▶ **Data entries**:
= = =

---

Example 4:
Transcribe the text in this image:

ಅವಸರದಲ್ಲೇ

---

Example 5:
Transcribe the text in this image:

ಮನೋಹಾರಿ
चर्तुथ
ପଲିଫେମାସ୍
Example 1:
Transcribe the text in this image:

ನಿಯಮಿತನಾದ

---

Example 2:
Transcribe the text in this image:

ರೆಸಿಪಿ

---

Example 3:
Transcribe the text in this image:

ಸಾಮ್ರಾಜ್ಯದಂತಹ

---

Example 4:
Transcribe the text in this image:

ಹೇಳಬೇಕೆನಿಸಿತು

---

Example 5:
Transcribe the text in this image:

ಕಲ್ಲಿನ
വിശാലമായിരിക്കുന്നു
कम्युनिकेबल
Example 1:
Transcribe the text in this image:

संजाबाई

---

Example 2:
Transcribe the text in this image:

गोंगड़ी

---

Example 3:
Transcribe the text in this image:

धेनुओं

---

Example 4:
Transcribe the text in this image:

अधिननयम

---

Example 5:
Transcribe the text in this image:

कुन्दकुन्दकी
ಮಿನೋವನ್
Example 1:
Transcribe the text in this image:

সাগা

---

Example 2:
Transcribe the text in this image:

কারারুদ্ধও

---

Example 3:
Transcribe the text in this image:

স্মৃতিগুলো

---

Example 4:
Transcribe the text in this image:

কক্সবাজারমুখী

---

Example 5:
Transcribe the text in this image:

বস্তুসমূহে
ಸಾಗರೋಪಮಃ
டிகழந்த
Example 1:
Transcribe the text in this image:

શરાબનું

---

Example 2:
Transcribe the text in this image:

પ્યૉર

= = =

▶ **CHALLENGE**:
Render every one of the rows above as a numbered list, leaving out any blank lines.

▶ **REPLY TO THE TASK**:
1. ---
2. Example 4:
3. Transcribe the text in this image:
4. ಅವಸರದಲ್ಲೇ
5. ---
6. Example 5:
7. Transcribe the text in this image:
8. ಮನೋಹಾರಿ
9. चर्तुथ
10. ପଲିଫେମାସ୍
11. Example 1:
12. Transcribe the text in this image:
13. ನಿಯಮಿತನಾದ
14. ---
15. Example 2:
16. Transcribe the text in this image:
17. ರೆಸಿಪಿ
18. ---
19. Example 3:
20. Transcribe the text in this image:
21. ಸಾಮ್ರಾಜ್ಯದಂತಹ
22. ---
23. Example 4:
24. Transcribe the text in this image:
25. ಹೇಳಬೇಕೆನಿಸಿತು
26. ---
27. Example 5:
28. Transcribe the text in this image:
29. ಕಲ್ಲಿನ
30. വിശാലമായിരിക്കുന്നു
31. कम्युनिकेबल
32. Example 1:
33. Transcribe the text in this image:
34. संजाबाई
35. ---
36. Example 2:
37. Transcribe the text in this image:
38. गोंगड़ी
39. ---
40. Example 3:
41. Transcribe the text in this image:
42. धेनुओं
43. ---
44. Example 4:
45. Transcribe the text in this image:
46. अधिननयम
47. ---
48. Example 5:
49. Transcribe the text in this image:
50. कुन्दकुन्दकी
51. ಮಿನೋವನ್
52. Example 1:
53. Transcribe the text in this image:
54. সাগা
55. ---
56. Example 2:
57. Transcribe the text in this image:
58. কারারুদ্ধও
59. ---
60. Example 3:
61. Transcribe the text in this image:
62. স্মৃতিগুলো
63. ---
64. Example 4:
65. Transcribe the text in this image:
66. কক্সবাজারমুখী
67. ---
68. Example 5:
69. Transcribe the text in this image:
70. বস্তুসমূহে
71. ಸಾಗರೋಪಮಃ
72. டிகழந்த
73. Example 1:
74. Transcribe the text in this image:
75. શરાબનું
76. ---
77. Example 2:
78. Transcribe the text in this image:
79. પ્યૉર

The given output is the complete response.